State legislation requiring pharmacists, for example, to promptly notify the prescribing doctor prior to substituting a biosimilar drug for its reference biologic, is almost unheard of in the use of traditional generics, which are frequently substituted by dispensing pharmacists for the brand name reference drug unless in the prescription the prescribing physician has indicated otherwise.  Opponents of such legislation, such as the Generic Pharmaceutical Association (GPhA), have complained that biologic innovators are clearly placing roadblocks in the way of biosimilar competition.  In a press release following the recent rejection of such legislation in Texas, GPhA President Ralph Neas said “While we will not rest until the last gavel bangs in the remaining state legislatures, the totality of rejection of Amgen and Genentech-sponsored provisions [in state legislatures] over the past five months shows that once legislators have all of the facts, they will block measures that would restrict future access to biosimilars.”

The Road Ahead for Biosimilars in the U.S.

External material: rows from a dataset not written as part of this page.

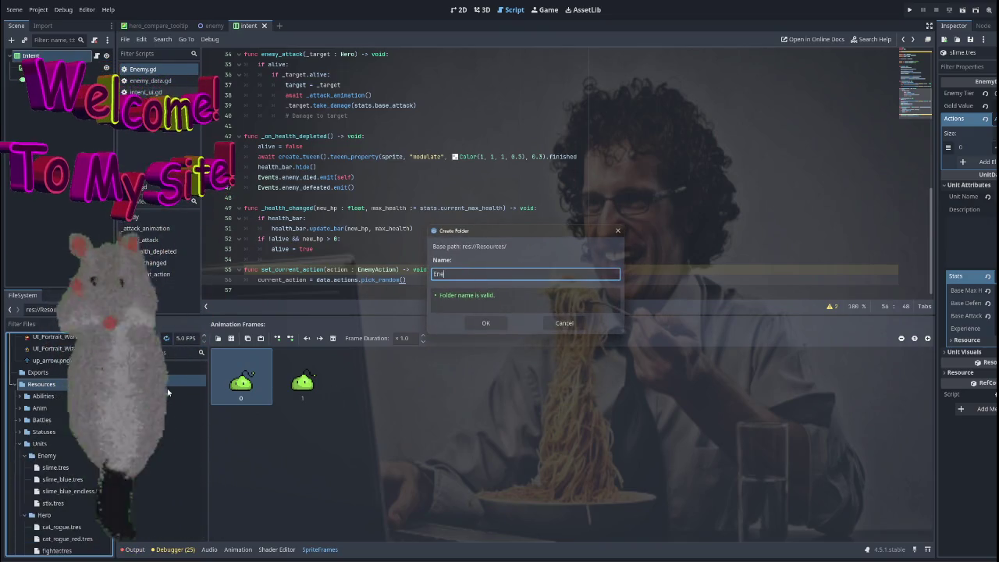
pyautogui.press('Return')
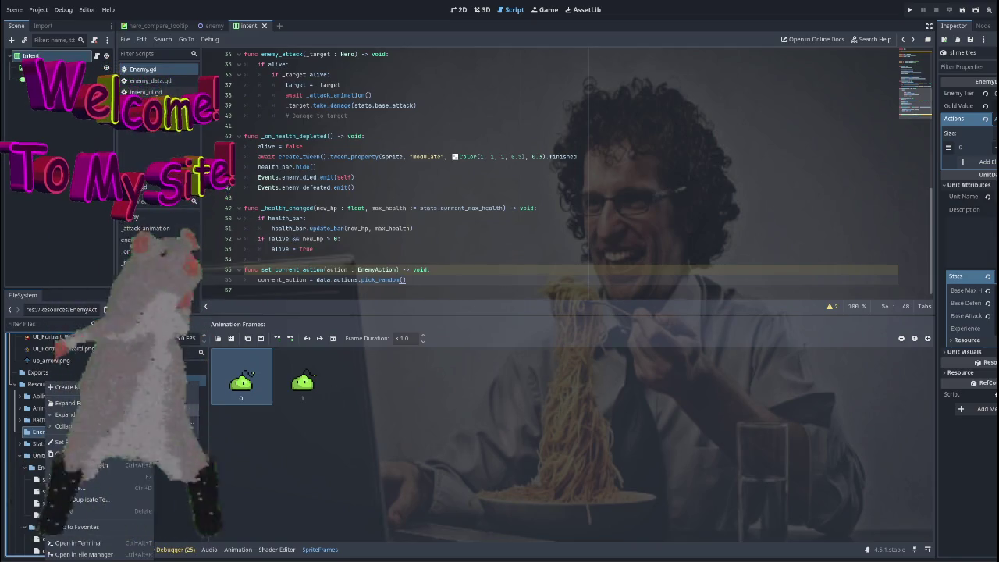
# Step: Create an EnemyAction resource and save it as basic_attack.tres in EnemyActions
pyautogui.click(167, 422)
pyautogui.write('Enemy')
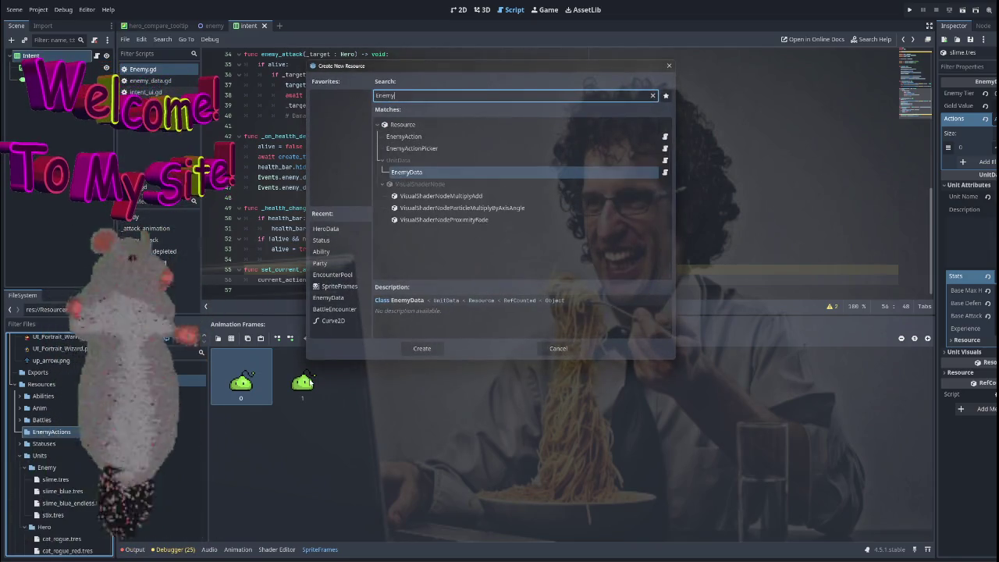
pyautogui.write('action')
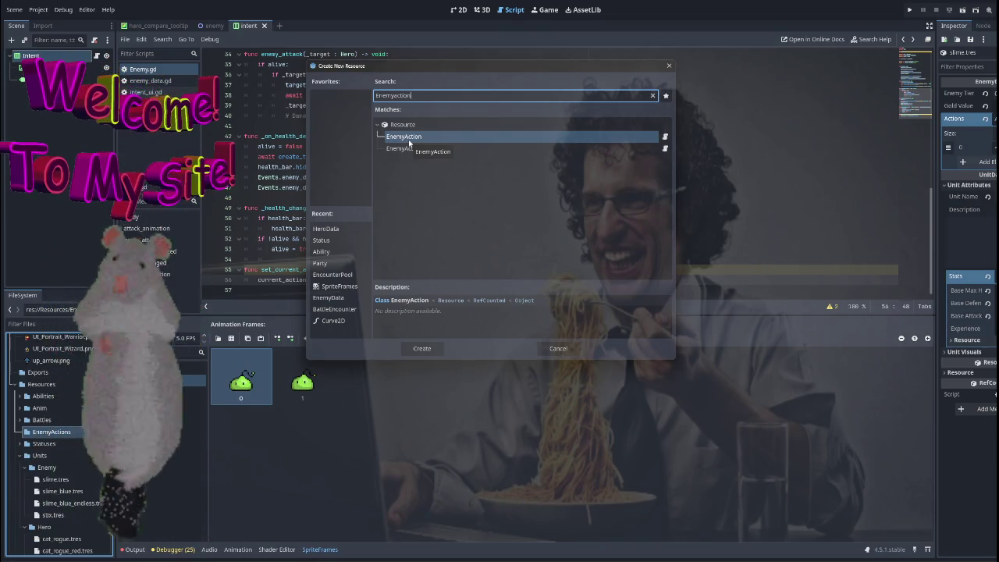
pyautogui.doubleClick(409, 139)
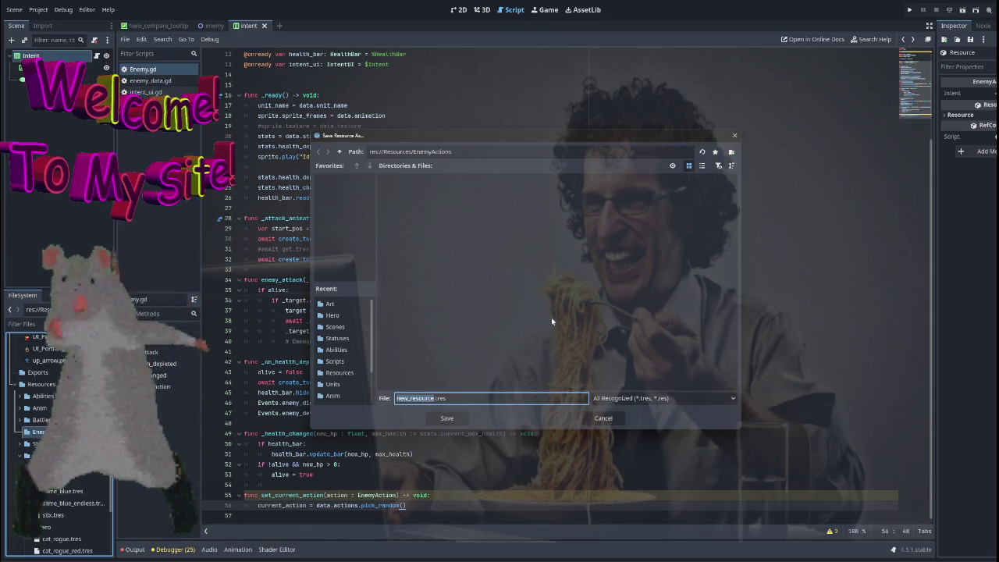
pyautogui.write('basic_attack')
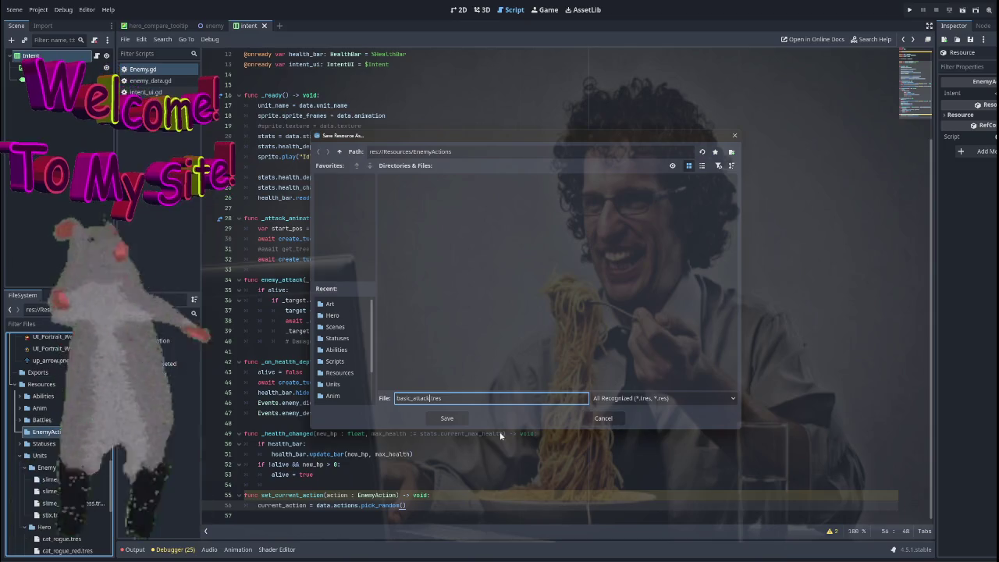
pyautogui.click(453, 420)
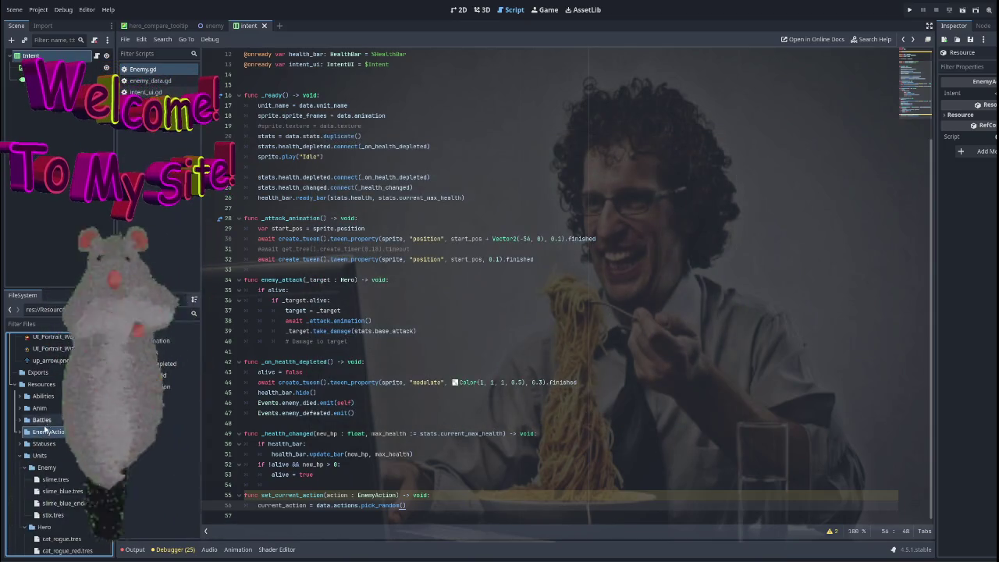
# Step: Inspect basic_attack.tres and expand its Intent property to show Number and Icon
pyautogui.click(47, 443)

The generic drug industry and FDA are working collaboratively to pave the way for biosimilars in the U.S.  The agency has received about 60 requests for preliminary meetings from manufacturers and developers to discuss about a dozen different biosimilar products.  Most meetings have occurred, and more are scheduled.  Companies have filed approximately 20 investigational new drug applications for permission to conduct clinical trials for biosimilars, and other development programs are moving ahead as well.  While some commentators believe that the FDA will set a very high regulatory bar for biosimilars marketed in the U.S., they remain optimistic that ultimately the biosimilars marketplace will thrive, increasing patient access and lowering the cost of these biopharmacotherapies.